_Exercise requirements_
Quote the material word for word, starting at the line that contains "THÔNG TIN SẢN PHẨM" and ending at the line that contains "Dùng cho Triumph Scrambler 1200", with both of those lines included.

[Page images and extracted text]
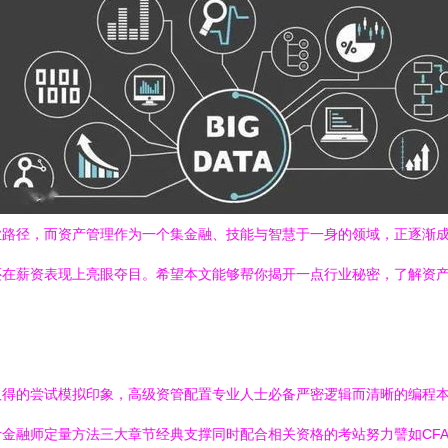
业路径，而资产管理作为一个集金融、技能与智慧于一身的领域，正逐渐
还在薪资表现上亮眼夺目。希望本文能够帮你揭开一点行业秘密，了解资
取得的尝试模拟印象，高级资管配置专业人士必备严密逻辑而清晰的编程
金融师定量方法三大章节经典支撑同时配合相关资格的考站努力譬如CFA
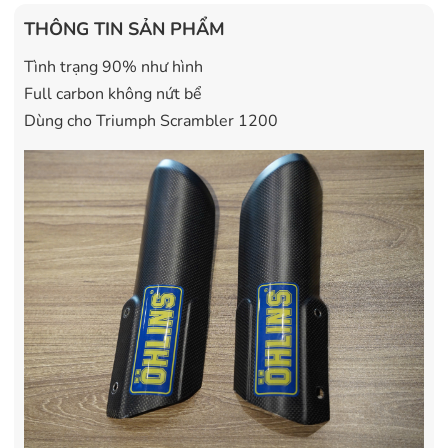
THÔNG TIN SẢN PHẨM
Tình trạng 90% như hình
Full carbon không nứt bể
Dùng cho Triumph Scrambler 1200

==

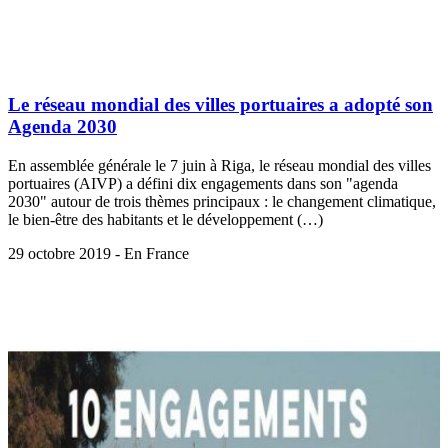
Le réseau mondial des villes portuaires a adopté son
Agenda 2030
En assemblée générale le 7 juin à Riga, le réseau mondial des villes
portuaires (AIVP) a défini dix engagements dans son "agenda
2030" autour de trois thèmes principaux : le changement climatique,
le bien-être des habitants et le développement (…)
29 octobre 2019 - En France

_Solution to the problem_
THÔNG TIN SẢN PHẨM
Tình trạng 90% như hình
Full carbon không nứt bể
Dùng cho Triumph Scrambler 1200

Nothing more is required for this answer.